Well, things are not looking better now, things are pretty grim. Now we know that Prentice, Ministry of Industry, was not consulting with Canadians, or at list not with the general public, after realizing that we were starting to make noise and organizing things such as Fair Copyright for Canada Facebook group. Little did we know that Mr. Prentice was just retreating to gather strength and plan an unexpected atack  (as in there was no consultation with the public) in the form of bill C-61.

I am looking at the official page for the “Copyright Reform Process” and my blood is about to boil. The lovely introduction is entitled “Government of Canada Proposes Update to Copyright Law: Balanced Approach to Truly Benefit Canadians.” Then, the short text explains to us how the bill ” introduces long-overdue and much-needed amendments to the Copyright Act that will bring it in line with advances in technology and current international standards.” The part this leaves out is how the reforms benefits anyone but Canadian individuals and seriously restricts our rights.

If you don’t feel like reading all or even part of this 57 page bill, check out their Fact Sheets. For example, in Education and Research Amendments it all sounds good until you get to the limitations. You would think this copyright amendment will finally take us out of the dark ages and allow ILL (interlibrary loan) delivery and reserve readings online, and use material for education as per fair dealing. Well, think again. You might do all these good things that will allow you do your work more effectively and serve students and researchers better… unless the material provider doesn’t want you to. If the material has digital locks, well, you are out of luck, because it is illegal for you to circumvent this technologies. Never mind these are actually infringing on your rights under fair dealing.

As far as I am concerned, those digital locks are the ones that are illegal and digital content producers, distributors and clearing houses should be the ones to be penalized. They want their stuff to be protected? Then they need to provide mechanisms for legal use such as for personal, educational and research purposes. How would the do that? I don’t know, but that should be their problem, not ours.
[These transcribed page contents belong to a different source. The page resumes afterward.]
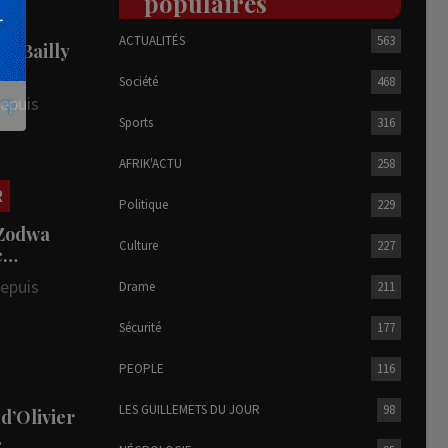
populaires
ACTUALITÉS
563
he Bailly
Société
468
depuis
Sports
316
AFRIK'ACTU
258
R
Politique
229
 Zodwa
Culture
227
te…
depuis
Drame
211
Sécurité
177
PEOPLE
116
LES GUILLEMETS DU JOUR
98
 d’Olivier
…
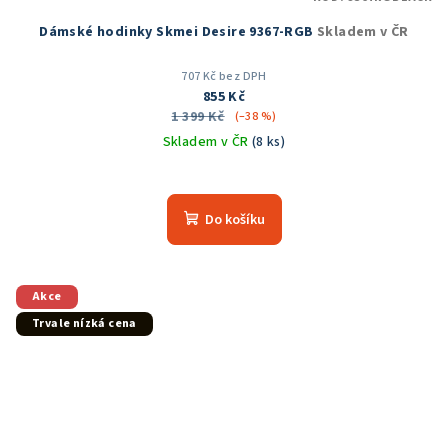
Dámské hodinky Skmei Desire 9367-RGB
Skladem v ČR
707 Kč bez DPH
855 Kč
1 399 Kč
(–38 %)
Skladem v ČR
(8 ks)
Průměrné
hodnocení
produktu
Do košíku
je
5,0
z
5
Akce
hvězdiček.
Trvale nízká cena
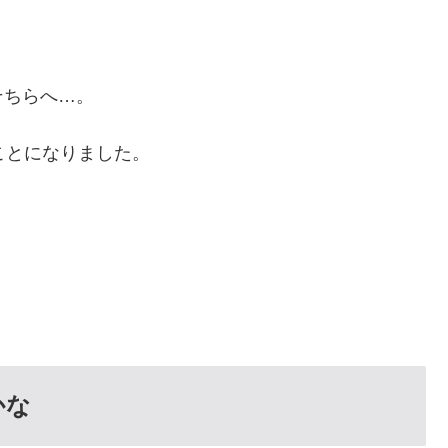
そちらへ…。
ことになりました。
うかな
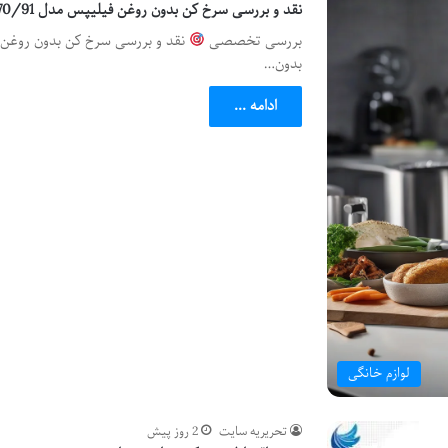
نقد و بررسی سرخ کن بدون روغن فیلیپس مدل 9270/91
بررسی تخصصی
بدون…
ادامه ...
لوازم خانگی
تحریریه سایت
2 روز پیش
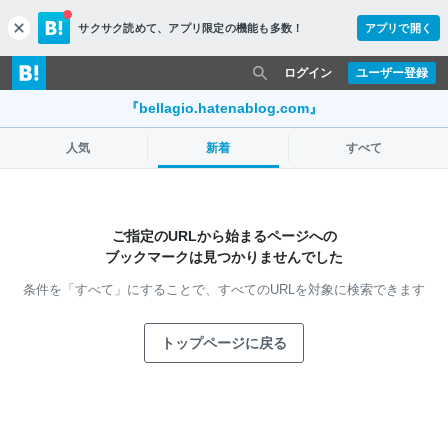
サクサク読めて、
アプリ限定の機能も多数！
アプリで開く
c
l
o
ログイン
ユーザー登録
s
e
『bellagio.hatenablog.com』
人気
新着
すべて
ご指定のURLから始まるページへの
ブックマークは見つかりませんでした
条件を「すべて」にすることで、
すべてのURLを対象に検索できます
トップページに戻る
The media has been covering well what this bill will (or I hope, would) mean for Canadian consumers if it became law, as in the Globe and Mail’s “Ottawa gets tough with illegal downloaders,” and organizations such as Canadian Library AssociationCanadian Music Creators Coalition have express their disapproval. Michael Geist has written so far 7 posts on this bill since last Thursday and many other bloggers are covering this issue too. Particularly good is his The Canadian DMCA: A Betrayal. So go to any of these or all of them, read, get informed, get outraged and lets do something about it.